Pension reform has advanced, but at a slower pace than originally planned. Pension reform, proposed by the government in April 2024, has been a key, politically important reform throughout the past year. It would bring estimated annual savings of 2.2 per cent of GDP. Negotiations were still ongoing as of August 2024, with a major change compared with the April proposal being a more gradual increase in the retirement age – from up to two months a year to just one month. Together with a slower indexation formula, the updated reform would still save about 1.7 per cent of GDP. The bill passed the second reading in parliament but it needs another two readings before being passed into law.

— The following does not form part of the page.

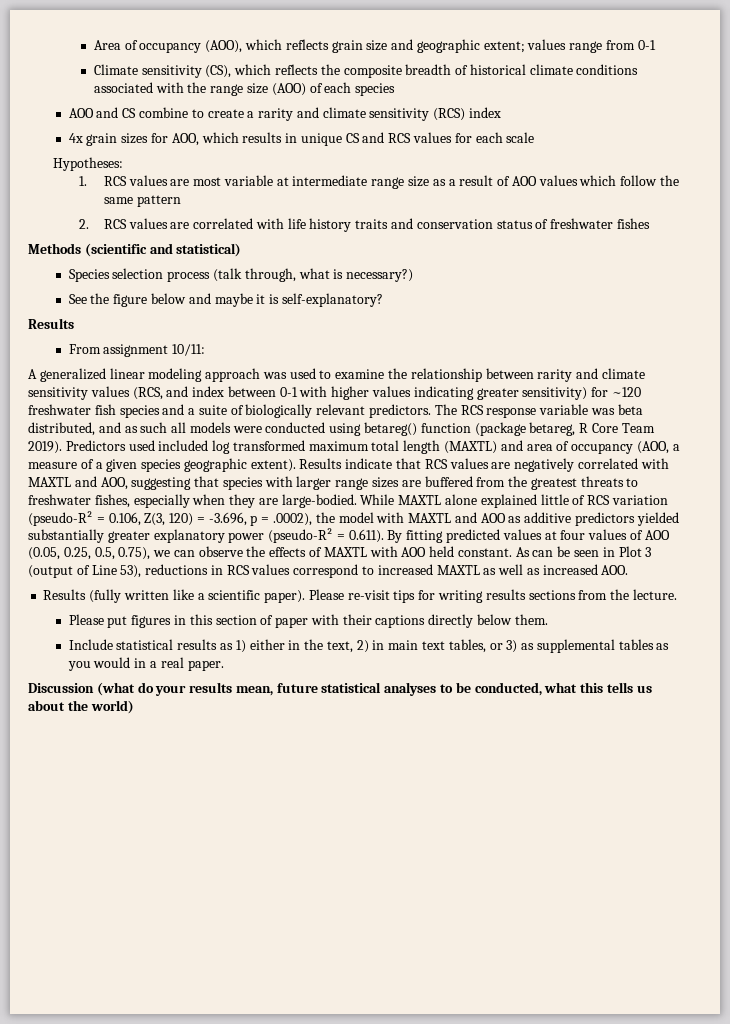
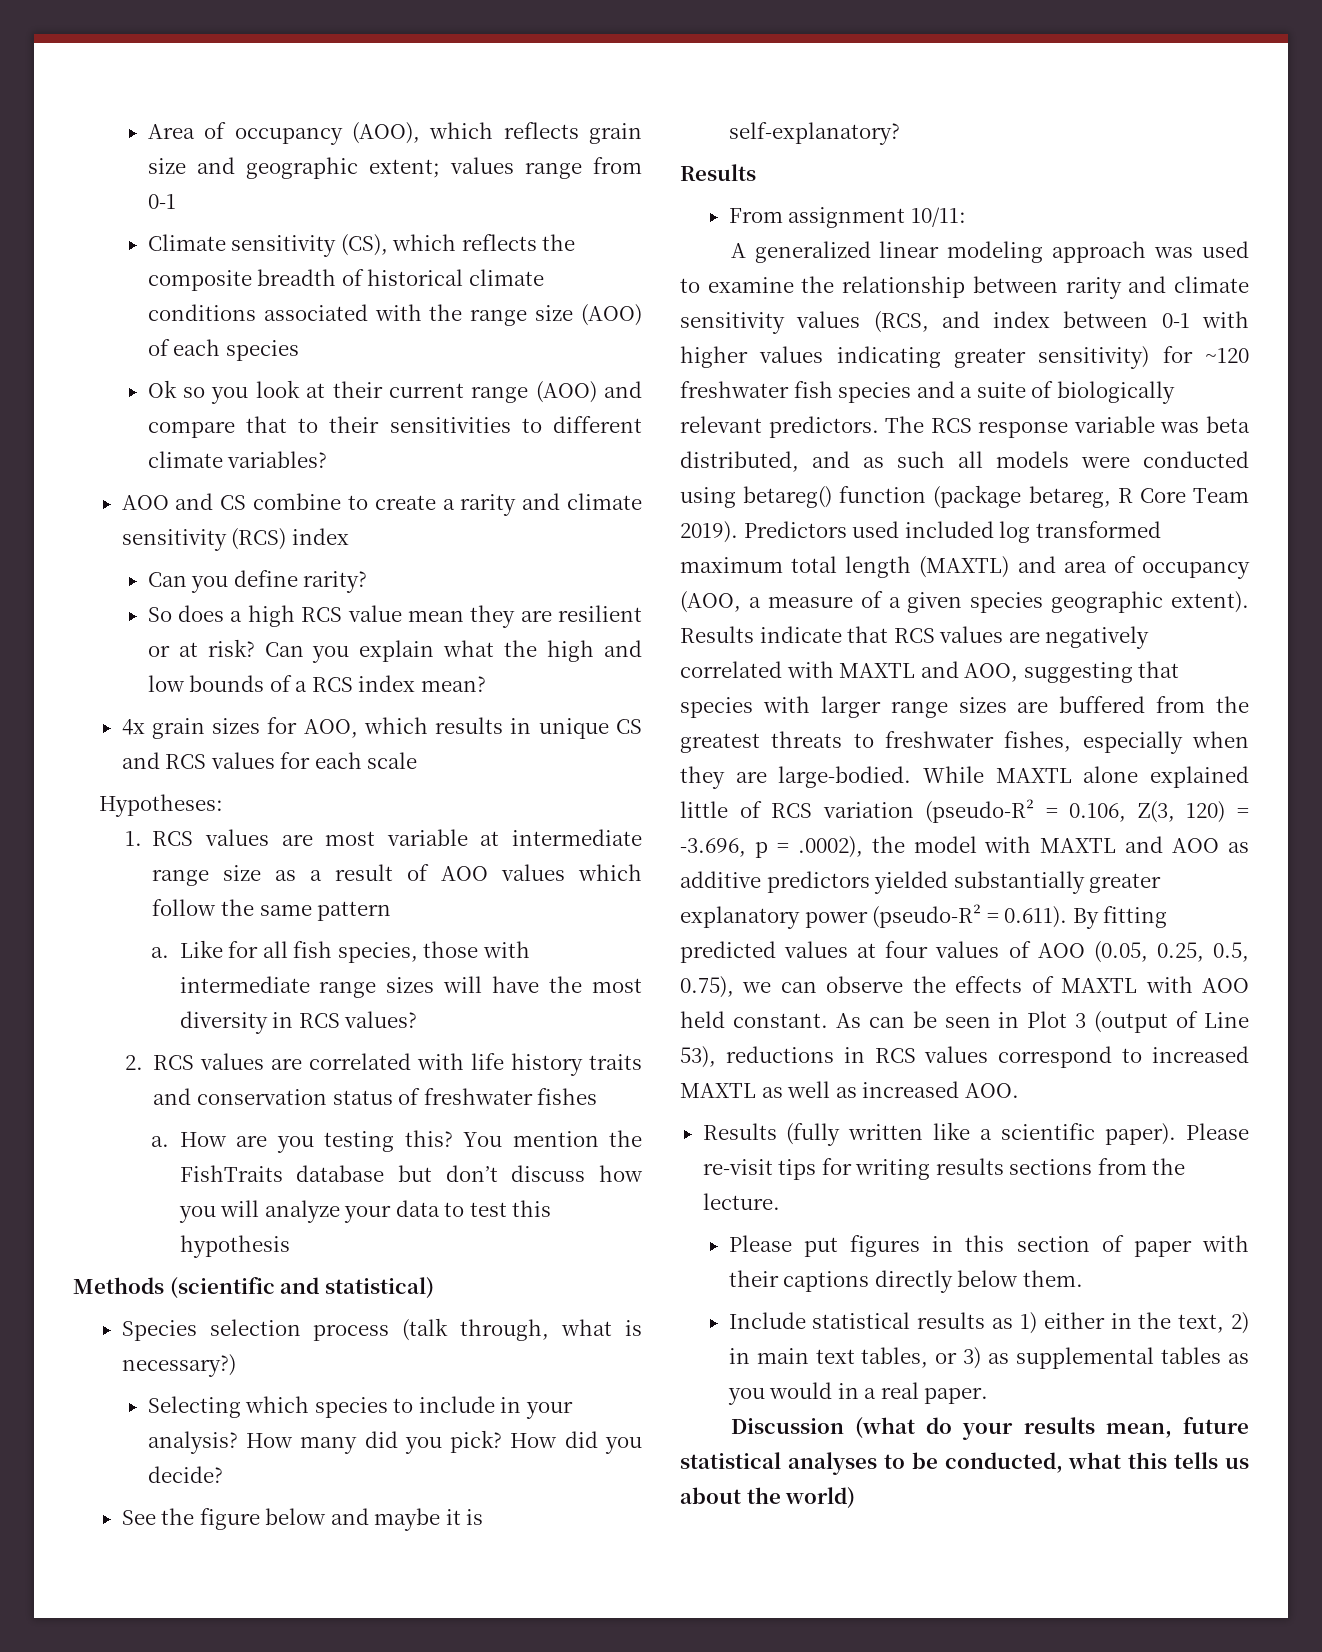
(396, 89) none -> [147,380,642,404] [147,416,642,438] [147,451,328,468] // Ok so you look at their current range (AOO) and compare that to their sensitivities to different climate variables?
(502, 112) none -> [147,570,368,593] [147,605,642,628] [147,639,642,663] [147,675,486,692] // Can you define rarity? // So does a high RCS value mean they are resilient or at risk? Can you explain what the high and low bounds of a RCS index mean?
(181, 201) none -> [151,940,530,963] [179,976,642,998] [179,1011,418,1034] // a. Like for all fish species, those with intermediate range sizes will have the most diversity in RCS values?
(650, 223) none -> [151,1130,642,1153] [179,1165,643,1182] [178,1200,552,1223] [179,1235,290,1258] // a. How are you testing this? You mention the FishTraits database but don’t discuss how you will analyze your data to test this hypothesis
(414, 275) none -> [147,1396,573,1419] [147,1430,642,1454] [147,1466,223,1483] // Selecting which species to include in your analysis? How many did you pick? How did you decide?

A new digitalised building permit system has been introduced but it has encountered problems. Efforts to digitalise the building permit system are part of the government’s Recovery and Resilience Plan, to be financed from the EU’s Recovery and Resilience Facility (RRF). The process, however, has proved to be more difficult than expected. Following the new system’s introduction in July 2024, both private companies and public officials raised concerns about its functionality. In August 2024, the regional development ministry announced a new tender for the system, which could delay both private and EU-funded projects while the current system is still in use.

The authorities have progressed with expanding affordable housing. Given that Czechia has one of the least affordable housing markets in the EU, public authorities have prioritised the expansion of support schemes to develop more affordable housing for rentals, targeting those on lower incomes, public servants and young citizens. The government has identified more than 200 plots owned by the state which will be used for new buildings, in cooperation with municipalities and the private sector. After receiving a state aid notification in April 2024, the State Investment Support Fund and the National Development Bank will use RRF funding of around €380 million to channel preferential loans.

Efforts are under way to improve childcare. Women in Czechia are less active in the labour market than key regional peers, partly due to child-rearing responsibilities. In an effort to expand childcare options, the government has decided that in municipalities where children cannot find a place in kindergarten, the authorities will have to place them in a so-called children’s group, which is a non-profit facility that operates based on education and care plans but is less demanding to establish than a kindergarten. If this is not possible, municipalities will have to compensate families with an amount equivalent to the maximum childcare benefit. The change will enter into force from 2026 for children above three years old.